> EXERCISE DETAILS:
Copy out the lines in the records below, starting at the line that contains "Копка колодца бурением Щелковский район" and ending at the line that contains "Копка колодца бурением Переславль-Залесский", with both of those lines included.

═══

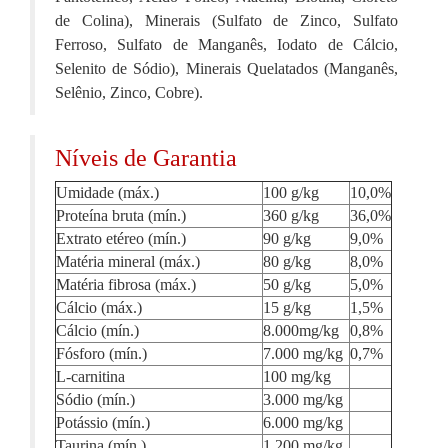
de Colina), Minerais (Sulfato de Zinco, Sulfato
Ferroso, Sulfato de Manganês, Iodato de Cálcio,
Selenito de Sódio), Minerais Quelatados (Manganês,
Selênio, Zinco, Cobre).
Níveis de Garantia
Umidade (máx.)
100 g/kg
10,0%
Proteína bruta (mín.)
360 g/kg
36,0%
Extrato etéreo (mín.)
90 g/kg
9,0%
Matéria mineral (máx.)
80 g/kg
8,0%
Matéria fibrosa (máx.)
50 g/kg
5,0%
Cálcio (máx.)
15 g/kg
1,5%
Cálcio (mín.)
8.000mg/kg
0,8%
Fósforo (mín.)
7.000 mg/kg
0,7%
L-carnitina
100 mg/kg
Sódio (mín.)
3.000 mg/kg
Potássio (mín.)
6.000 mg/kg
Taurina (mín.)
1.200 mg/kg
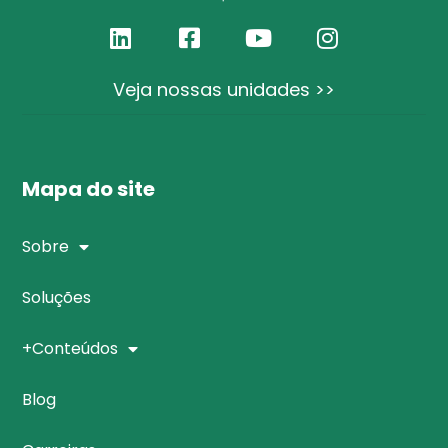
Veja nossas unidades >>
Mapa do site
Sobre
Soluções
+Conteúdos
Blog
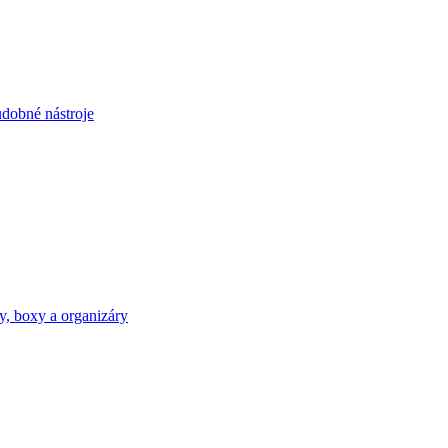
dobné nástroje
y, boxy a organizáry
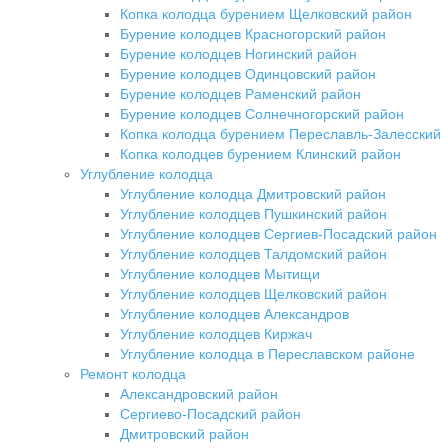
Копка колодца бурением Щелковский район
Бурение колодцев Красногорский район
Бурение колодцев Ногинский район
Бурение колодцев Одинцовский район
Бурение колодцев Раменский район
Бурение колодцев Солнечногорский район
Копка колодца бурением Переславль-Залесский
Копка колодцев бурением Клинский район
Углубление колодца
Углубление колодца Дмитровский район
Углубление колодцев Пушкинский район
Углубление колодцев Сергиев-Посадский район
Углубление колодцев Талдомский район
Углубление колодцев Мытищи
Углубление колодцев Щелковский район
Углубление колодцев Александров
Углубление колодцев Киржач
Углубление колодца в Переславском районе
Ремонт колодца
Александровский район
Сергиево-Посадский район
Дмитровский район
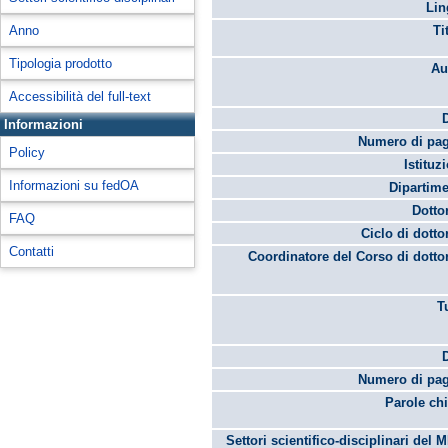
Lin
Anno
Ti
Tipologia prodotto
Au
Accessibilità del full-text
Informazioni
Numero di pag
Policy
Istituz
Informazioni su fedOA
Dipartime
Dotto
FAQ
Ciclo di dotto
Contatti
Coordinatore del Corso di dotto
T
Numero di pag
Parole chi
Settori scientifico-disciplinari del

═══

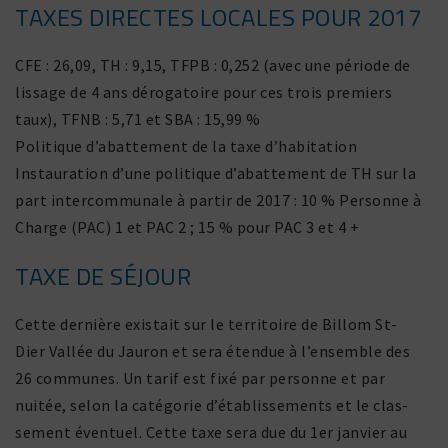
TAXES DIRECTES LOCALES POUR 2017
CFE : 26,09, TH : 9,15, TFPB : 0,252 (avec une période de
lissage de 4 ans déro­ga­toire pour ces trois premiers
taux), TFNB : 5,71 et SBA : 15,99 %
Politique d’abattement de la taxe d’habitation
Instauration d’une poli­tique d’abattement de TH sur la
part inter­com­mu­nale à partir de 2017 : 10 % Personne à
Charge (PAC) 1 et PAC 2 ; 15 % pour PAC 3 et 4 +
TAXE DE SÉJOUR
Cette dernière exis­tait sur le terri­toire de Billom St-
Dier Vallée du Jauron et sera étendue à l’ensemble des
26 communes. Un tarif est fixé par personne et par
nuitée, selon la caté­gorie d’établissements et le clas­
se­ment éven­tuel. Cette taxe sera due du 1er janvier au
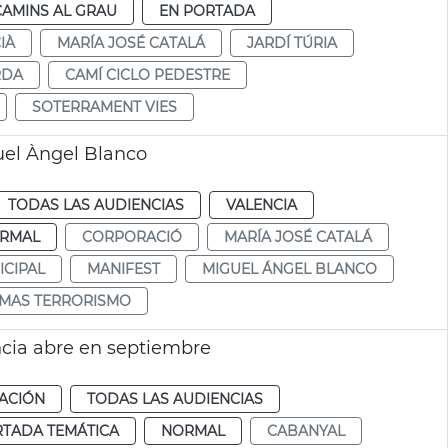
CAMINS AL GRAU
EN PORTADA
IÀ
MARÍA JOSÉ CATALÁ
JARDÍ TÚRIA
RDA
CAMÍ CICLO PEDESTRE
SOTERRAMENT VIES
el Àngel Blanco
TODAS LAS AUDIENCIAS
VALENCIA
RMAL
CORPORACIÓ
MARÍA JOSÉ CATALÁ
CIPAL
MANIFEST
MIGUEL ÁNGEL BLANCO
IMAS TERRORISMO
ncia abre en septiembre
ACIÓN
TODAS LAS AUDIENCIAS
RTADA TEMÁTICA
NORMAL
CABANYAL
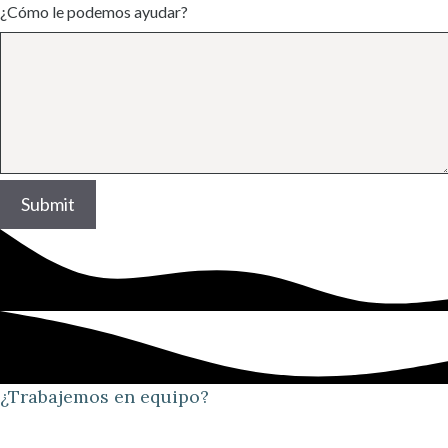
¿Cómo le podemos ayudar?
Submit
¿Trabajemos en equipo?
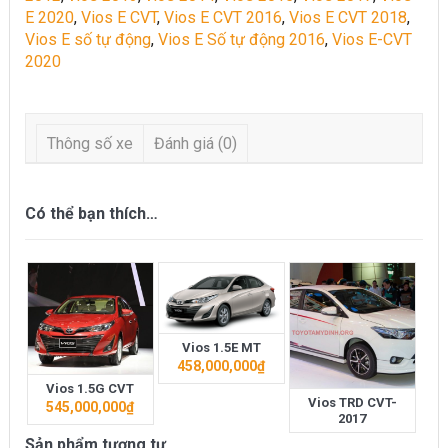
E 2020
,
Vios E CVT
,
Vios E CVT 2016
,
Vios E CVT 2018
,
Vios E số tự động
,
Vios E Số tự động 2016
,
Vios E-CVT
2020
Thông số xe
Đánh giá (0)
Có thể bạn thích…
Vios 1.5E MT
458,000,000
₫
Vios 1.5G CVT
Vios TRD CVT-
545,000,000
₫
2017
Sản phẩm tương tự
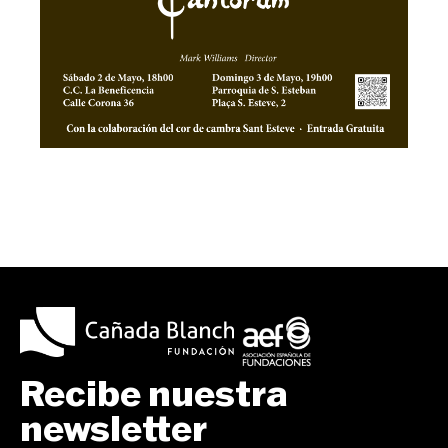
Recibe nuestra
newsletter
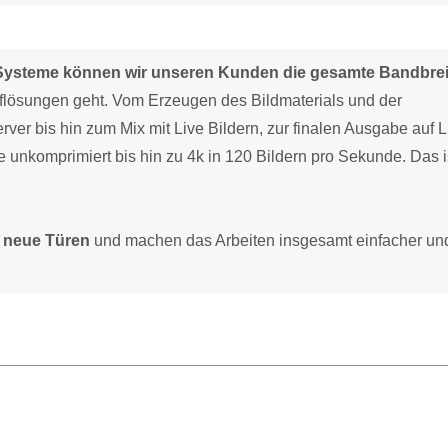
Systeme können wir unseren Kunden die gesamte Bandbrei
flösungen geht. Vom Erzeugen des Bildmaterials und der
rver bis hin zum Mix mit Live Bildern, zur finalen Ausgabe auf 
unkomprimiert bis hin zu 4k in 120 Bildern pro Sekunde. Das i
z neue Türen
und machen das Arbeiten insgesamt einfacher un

═══

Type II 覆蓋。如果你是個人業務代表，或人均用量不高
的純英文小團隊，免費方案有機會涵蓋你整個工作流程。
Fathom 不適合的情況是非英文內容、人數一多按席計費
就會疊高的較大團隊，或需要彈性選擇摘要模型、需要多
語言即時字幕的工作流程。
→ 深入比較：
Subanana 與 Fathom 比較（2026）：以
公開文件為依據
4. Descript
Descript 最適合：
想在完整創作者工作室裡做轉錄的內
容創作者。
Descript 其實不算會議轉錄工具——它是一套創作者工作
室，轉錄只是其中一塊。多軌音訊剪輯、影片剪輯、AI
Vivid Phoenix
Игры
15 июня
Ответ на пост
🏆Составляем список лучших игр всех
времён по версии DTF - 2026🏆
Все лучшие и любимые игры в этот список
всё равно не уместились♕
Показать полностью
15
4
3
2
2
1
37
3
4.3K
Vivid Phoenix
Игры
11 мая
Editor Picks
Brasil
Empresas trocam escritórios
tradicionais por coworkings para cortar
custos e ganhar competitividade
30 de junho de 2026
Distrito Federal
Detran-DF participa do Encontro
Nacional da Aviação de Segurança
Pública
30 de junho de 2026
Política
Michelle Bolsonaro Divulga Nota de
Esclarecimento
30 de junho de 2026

═══

> WRITTEN REPLY:
Копка колодца бурением Щелковский район
Бурение колодцев Красногорский район
Бурение колодцев Ногинский район
Бурение колодцев Одинцовский район
Бурение колодцев Раменский район
Бурение колодцев Солнечногорский район
Копка колодца бурением Переславль-Залесский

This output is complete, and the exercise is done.